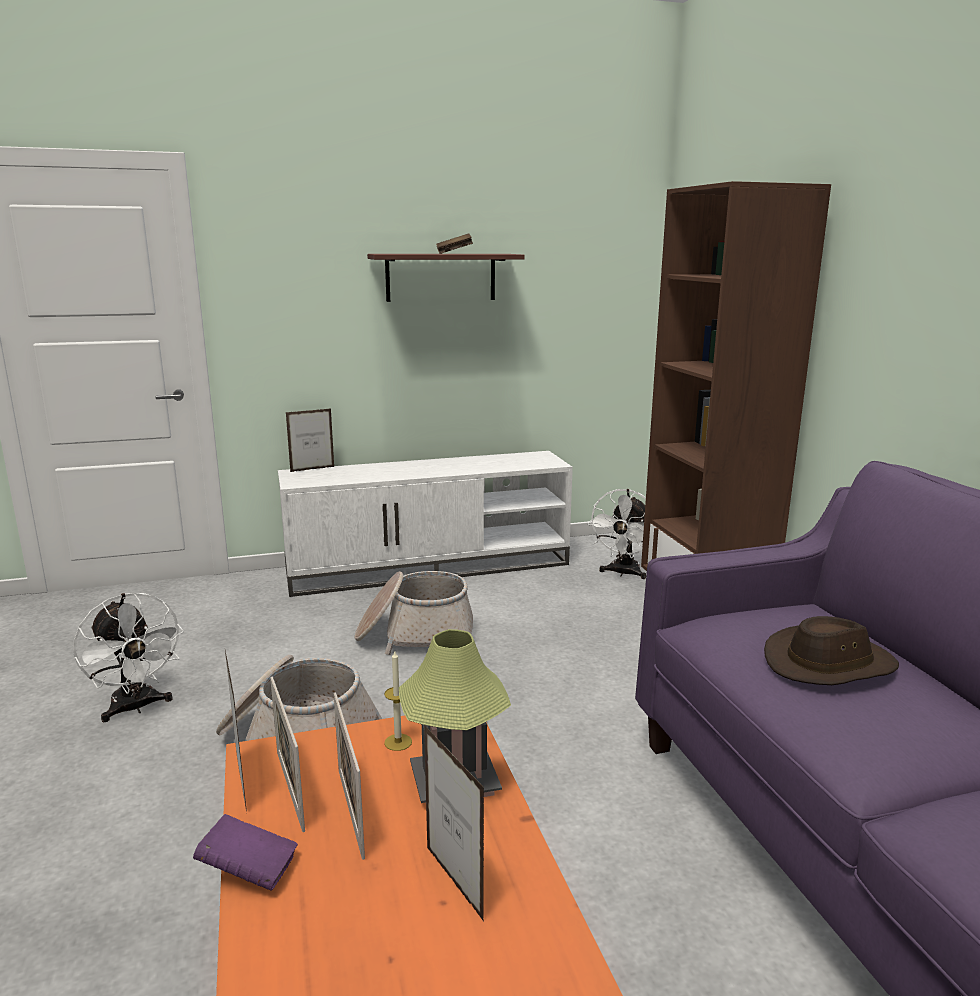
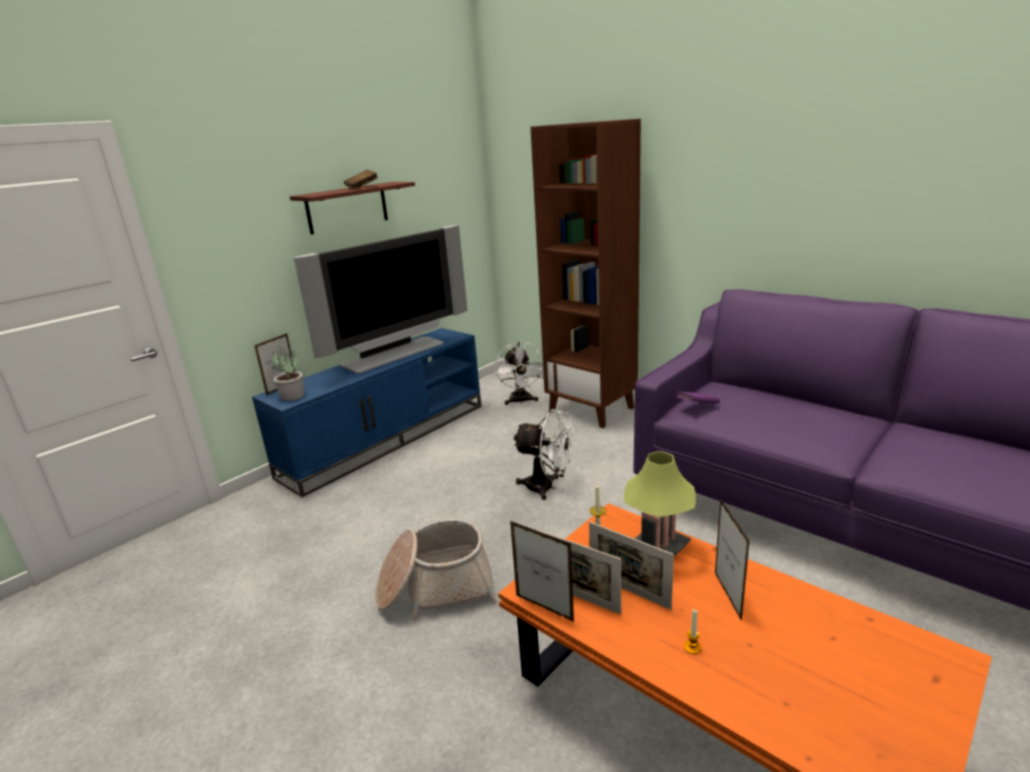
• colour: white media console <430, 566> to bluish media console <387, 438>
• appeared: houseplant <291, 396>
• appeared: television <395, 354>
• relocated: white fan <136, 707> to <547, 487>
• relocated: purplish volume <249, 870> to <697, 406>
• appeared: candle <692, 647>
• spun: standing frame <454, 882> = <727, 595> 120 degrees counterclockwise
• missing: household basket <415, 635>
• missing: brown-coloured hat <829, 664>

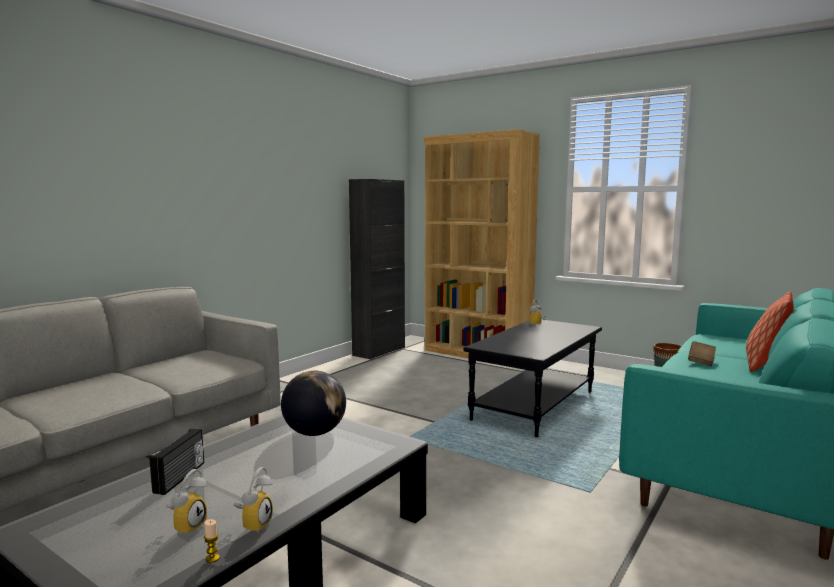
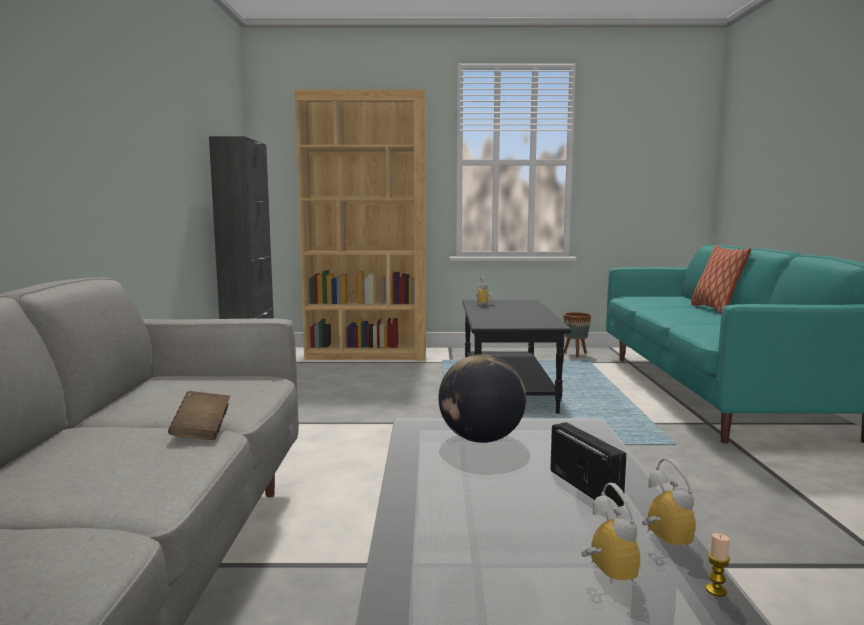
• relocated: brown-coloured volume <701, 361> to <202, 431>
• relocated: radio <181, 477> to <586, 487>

+===+

**Requirement:** The answer should consist of all the records, duplicated exactly, with no images included.

**Solution:**
• colour: white media console <430, 566> to bluish media console <387, 438>
• appeared: houseplant <291, 396>
• appeared: television <395, 354>
• relocated: white fan <136, 707> to <547, 487>
• relocated: purplish volume <249, 870> to <697, 406>
• appeared: candle <692, 647>
• spun: standing frame <454, 882> = <727, 595> 120 degrees counterclockwise
• missing: household basket <415, 635>
• missing: brown-coloured hat <829, 664>

• relocated: brown-coloured volume <701, 361> to <202, 431>
• relocated: radio <181, 477> to <586, 487>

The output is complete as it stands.